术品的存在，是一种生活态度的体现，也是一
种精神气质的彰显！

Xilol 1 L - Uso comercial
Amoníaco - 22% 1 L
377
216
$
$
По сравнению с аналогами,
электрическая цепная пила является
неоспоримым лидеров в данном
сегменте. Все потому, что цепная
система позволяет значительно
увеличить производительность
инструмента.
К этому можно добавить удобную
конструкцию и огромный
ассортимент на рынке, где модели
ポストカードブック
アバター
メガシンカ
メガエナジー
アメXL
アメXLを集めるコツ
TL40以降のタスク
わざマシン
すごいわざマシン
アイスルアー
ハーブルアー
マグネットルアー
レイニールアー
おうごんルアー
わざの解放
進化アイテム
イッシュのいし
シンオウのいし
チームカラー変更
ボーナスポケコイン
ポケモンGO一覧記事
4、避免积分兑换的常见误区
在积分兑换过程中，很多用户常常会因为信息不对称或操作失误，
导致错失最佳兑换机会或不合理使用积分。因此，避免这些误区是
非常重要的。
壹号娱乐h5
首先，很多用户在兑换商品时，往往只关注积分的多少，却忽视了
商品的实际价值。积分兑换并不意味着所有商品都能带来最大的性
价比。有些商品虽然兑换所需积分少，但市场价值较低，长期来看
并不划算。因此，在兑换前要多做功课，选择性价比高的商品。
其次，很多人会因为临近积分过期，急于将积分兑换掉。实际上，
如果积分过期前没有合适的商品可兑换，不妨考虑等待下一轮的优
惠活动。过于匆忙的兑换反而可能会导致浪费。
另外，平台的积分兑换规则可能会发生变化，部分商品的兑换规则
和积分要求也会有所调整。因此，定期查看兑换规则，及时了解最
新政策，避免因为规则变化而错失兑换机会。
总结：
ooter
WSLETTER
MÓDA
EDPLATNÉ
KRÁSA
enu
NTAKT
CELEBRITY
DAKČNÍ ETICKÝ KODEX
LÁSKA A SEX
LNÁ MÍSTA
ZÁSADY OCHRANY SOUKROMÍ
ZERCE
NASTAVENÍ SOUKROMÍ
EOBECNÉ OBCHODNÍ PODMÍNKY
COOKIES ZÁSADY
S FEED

* * *

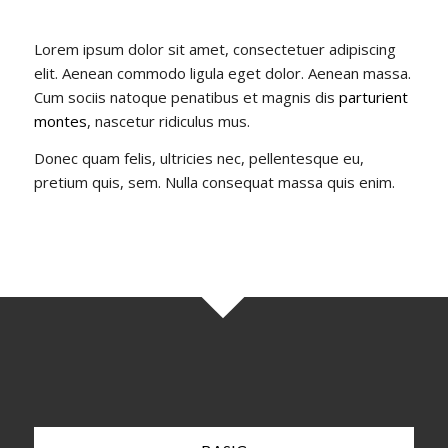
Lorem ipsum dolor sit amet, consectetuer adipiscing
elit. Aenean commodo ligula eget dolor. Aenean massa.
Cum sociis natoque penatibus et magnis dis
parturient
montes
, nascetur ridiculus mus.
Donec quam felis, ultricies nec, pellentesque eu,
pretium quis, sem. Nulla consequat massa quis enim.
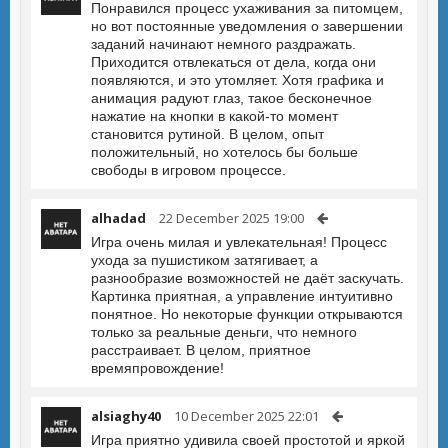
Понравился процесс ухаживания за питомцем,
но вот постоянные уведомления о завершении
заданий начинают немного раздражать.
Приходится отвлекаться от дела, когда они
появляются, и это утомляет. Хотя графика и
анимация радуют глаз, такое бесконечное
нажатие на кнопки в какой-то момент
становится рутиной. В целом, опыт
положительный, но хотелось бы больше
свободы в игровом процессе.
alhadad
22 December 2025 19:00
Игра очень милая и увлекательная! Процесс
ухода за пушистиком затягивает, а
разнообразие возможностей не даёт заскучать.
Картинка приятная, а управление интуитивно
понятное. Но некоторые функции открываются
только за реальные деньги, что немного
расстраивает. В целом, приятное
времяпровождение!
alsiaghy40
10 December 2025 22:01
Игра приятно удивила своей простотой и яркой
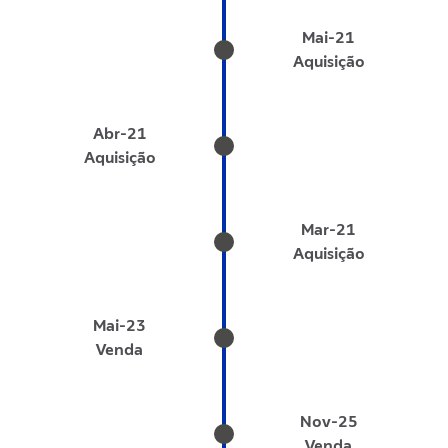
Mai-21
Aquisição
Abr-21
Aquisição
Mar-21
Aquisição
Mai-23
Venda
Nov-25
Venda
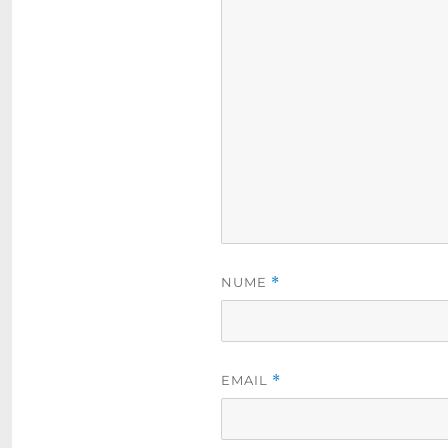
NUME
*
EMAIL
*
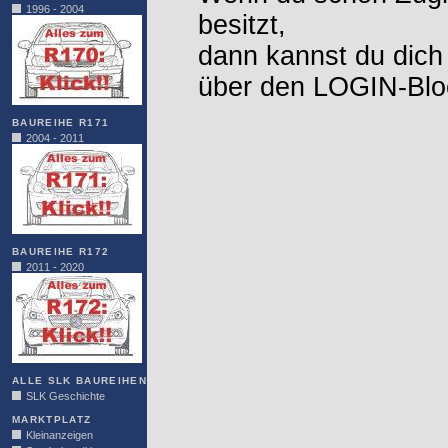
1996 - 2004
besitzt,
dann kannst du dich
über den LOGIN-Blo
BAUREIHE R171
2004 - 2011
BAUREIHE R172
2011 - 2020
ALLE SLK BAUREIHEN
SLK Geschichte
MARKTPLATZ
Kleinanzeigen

Your goal → Search the entries for the word "SOUKROMÍ". Copy every line where it occurs.

Answer for this exercise →
ZÁSADY OCHRANY SOUKROMÍ
NASTAVENÍ SOUKROMÍ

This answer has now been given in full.